AIM: Find every line in the records below that contains the string "tvenkiniams", and copy each of those lines. Uppercase and lowercase letters count as different.

EXTRACTED MATERIAL:
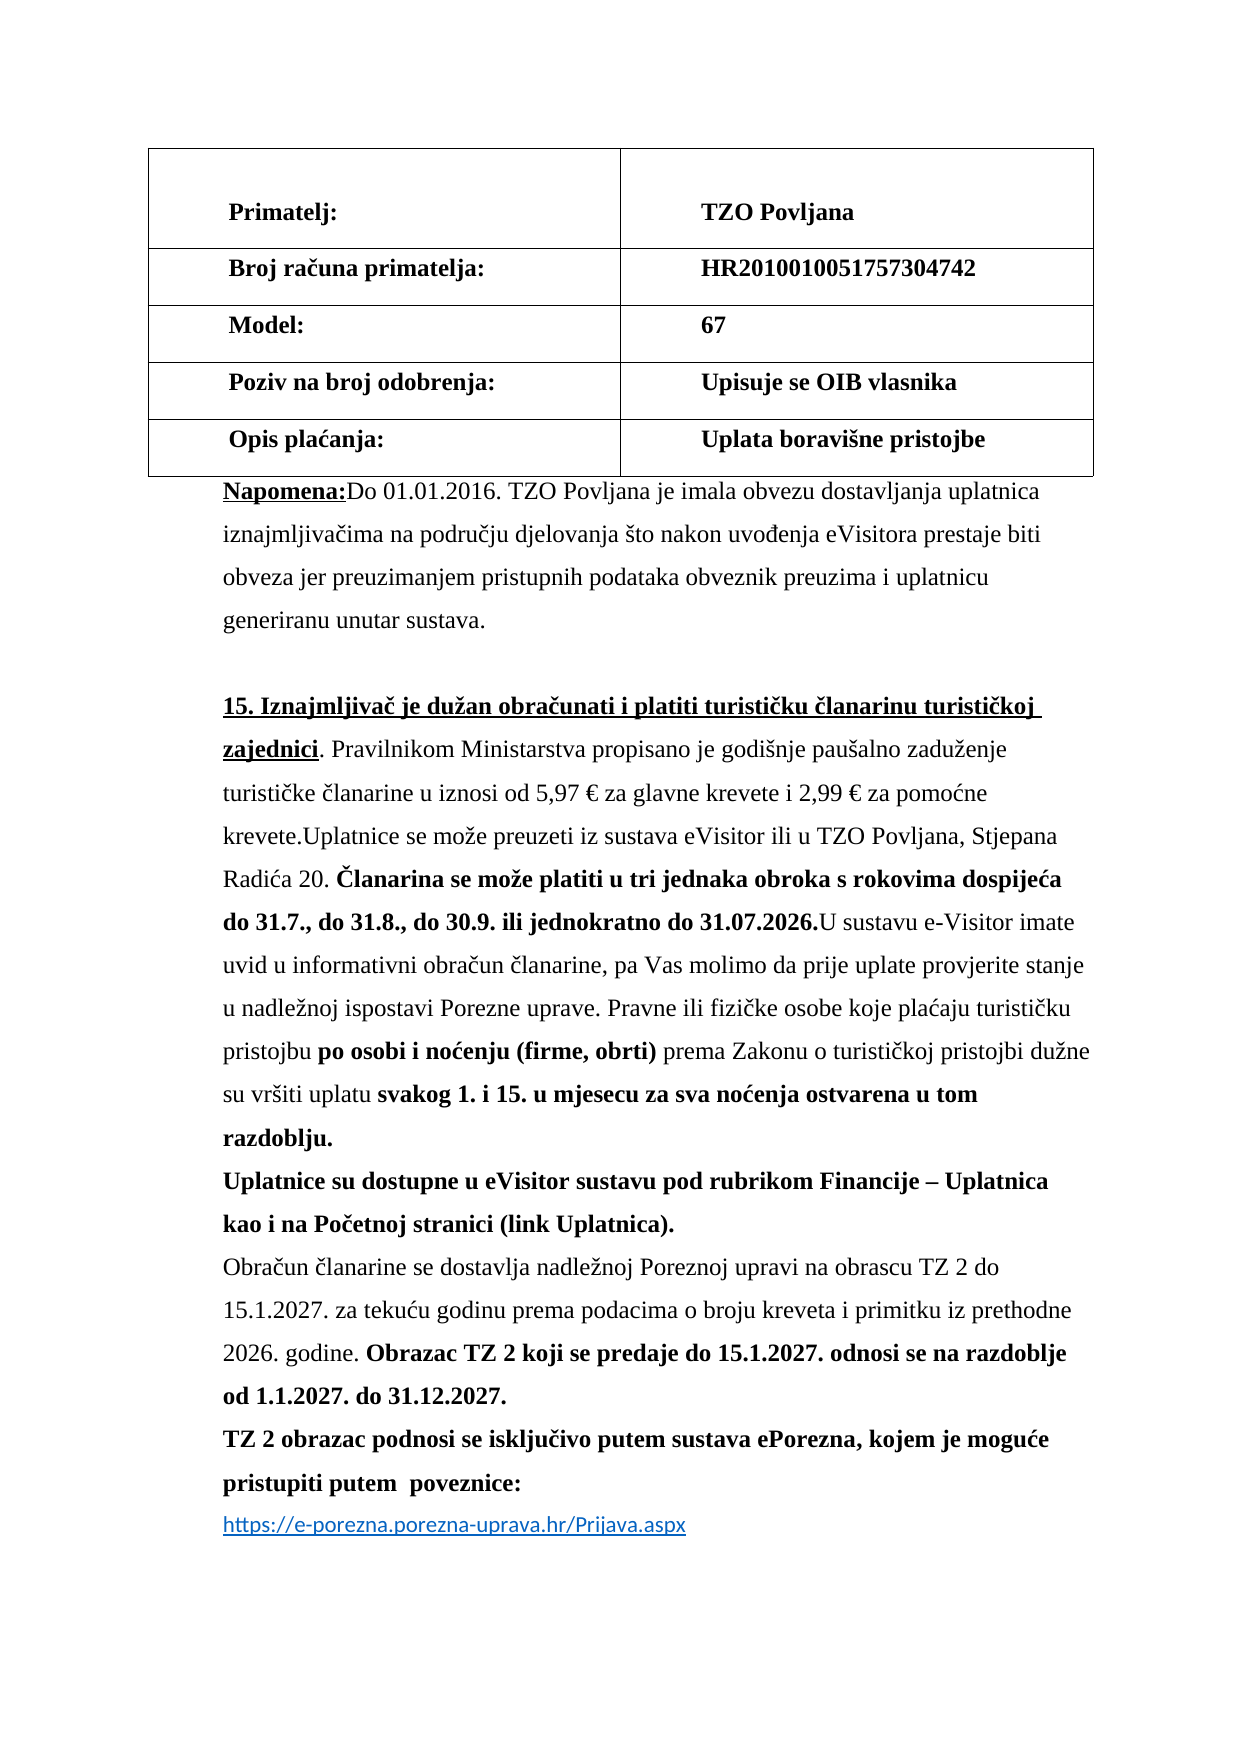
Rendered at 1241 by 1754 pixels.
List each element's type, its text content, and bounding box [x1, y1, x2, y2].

* * *

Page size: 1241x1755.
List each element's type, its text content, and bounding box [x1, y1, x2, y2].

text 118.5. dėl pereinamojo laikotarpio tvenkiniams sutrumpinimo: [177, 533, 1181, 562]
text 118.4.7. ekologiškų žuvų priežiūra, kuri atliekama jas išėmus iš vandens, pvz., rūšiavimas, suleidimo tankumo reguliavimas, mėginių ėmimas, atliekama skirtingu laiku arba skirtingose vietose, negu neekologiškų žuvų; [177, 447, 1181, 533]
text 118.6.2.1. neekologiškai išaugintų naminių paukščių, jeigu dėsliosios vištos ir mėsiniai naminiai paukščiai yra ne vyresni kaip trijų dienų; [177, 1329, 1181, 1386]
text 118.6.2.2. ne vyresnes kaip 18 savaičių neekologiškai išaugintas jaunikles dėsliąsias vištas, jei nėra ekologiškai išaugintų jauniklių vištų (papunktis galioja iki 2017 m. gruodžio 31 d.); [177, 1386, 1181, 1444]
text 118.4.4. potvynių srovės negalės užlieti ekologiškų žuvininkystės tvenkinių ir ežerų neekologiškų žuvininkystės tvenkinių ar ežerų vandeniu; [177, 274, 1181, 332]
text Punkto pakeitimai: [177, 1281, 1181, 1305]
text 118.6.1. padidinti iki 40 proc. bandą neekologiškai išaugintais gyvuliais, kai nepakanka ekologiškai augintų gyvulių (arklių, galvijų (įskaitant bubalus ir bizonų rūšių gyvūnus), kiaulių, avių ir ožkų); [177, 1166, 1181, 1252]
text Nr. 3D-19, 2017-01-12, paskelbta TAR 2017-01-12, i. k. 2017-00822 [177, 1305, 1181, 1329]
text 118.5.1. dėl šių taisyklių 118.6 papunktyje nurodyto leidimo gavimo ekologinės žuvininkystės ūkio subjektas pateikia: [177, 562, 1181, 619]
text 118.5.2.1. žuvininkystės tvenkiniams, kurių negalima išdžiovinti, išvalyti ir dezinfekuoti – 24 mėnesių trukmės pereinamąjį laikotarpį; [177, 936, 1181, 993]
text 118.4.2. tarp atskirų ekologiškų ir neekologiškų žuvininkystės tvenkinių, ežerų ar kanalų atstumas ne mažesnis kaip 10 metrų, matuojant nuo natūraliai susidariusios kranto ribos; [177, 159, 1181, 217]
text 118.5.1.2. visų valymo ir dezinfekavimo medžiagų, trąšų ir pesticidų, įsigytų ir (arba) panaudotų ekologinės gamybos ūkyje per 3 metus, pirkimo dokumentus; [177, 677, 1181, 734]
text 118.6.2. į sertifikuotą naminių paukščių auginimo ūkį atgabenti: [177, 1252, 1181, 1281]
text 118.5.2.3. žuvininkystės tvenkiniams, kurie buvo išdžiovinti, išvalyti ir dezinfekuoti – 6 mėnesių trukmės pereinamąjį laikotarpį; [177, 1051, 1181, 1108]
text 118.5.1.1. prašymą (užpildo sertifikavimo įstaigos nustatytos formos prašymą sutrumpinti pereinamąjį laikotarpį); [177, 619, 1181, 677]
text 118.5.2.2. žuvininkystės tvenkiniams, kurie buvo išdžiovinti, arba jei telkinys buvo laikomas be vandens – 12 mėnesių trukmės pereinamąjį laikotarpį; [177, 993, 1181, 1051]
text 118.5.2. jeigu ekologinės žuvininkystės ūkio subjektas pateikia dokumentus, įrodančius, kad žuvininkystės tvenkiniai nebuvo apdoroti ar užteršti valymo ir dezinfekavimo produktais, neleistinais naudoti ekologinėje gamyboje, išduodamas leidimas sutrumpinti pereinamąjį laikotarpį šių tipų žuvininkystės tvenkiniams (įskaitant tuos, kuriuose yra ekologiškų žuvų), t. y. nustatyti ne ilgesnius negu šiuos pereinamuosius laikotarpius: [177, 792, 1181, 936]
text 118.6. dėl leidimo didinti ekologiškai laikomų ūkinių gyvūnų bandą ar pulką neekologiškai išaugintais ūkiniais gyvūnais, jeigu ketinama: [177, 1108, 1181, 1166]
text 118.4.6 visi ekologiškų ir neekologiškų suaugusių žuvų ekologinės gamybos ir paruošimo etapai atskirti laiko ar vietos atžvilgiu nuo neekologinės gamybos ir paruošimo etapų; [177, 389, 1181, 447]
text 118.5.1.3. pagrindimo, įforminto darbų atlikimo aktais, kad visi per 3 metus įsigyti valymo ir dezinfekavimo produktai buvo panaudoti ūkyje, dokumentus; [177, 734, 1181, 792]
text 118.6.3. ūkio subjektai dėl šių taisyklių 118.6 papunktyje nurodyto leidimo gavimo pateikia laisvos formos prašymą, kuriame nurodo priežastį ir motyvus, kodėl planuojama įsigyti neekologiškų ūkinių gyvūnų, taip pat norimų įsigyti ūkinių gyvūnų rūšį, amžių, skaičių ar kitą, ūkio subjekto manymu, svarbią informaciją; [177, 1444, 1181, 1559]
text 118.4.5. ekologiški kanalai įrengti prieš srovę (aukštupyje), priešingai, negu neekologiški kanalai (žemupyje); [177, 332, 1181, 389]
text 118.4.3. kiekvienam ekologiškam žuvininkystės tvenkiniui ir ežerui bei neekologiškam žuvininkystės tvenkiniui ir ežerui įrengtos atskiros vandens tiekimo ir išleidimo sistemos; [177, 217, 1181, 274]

OUTPUT:
text 118.5. dėl pereinamojo laikotarpio tvenkiniams sutrumpinimo: [177, 533, 1181, 562]
text 118.5.2.1. žuvininkystės tvenkiniams, kurių negalima išdžiovinti, išvalyti ir dezinfekuoti – 24 mėnesių trukmės pereinamąjį laikotarpį; [177, 936, 1181, 993]
text 118.5.2.3. žuvininkystės tvenkiniams, kurie buvo išdžiovinti, išvalyti ir dezinfekuoti – 6 mėnesių trukmės pereinamąjį laikotarpį; [177, 1051, 1181, 1108]
text 118.5.2.2. žuvininkystės tvenkiniams, kurie buvo išdžiovinti, arba jei telkinys buvo laikomas be vandens – 12 mėnesių trukmės pereinamąjį laikotarpį; [177, 993, 1181, 1051]
text 118.5.2. jeigu ekologinės žuvininkystės ūkio subjektas pateikia dokumentus, įrodančius, kad žuvininkystės tvenkiniai nebuvo apdoroti ar užteršti valymo ir dezinfekavimo produktais, neleistinais naudoti ekologinėje gamyboje, išduodamas leidimas sutrumpinti pereinamąjį laikotarpį šių tipų žuvininkystės tvenkiniams (įskaitant tuos, kuriuose yra ekologiškų žuvų), t. y. nustatyti ne ilgesnius negu šiuos pereinamuosius laikotarpius: [177, 792, 1181, 936]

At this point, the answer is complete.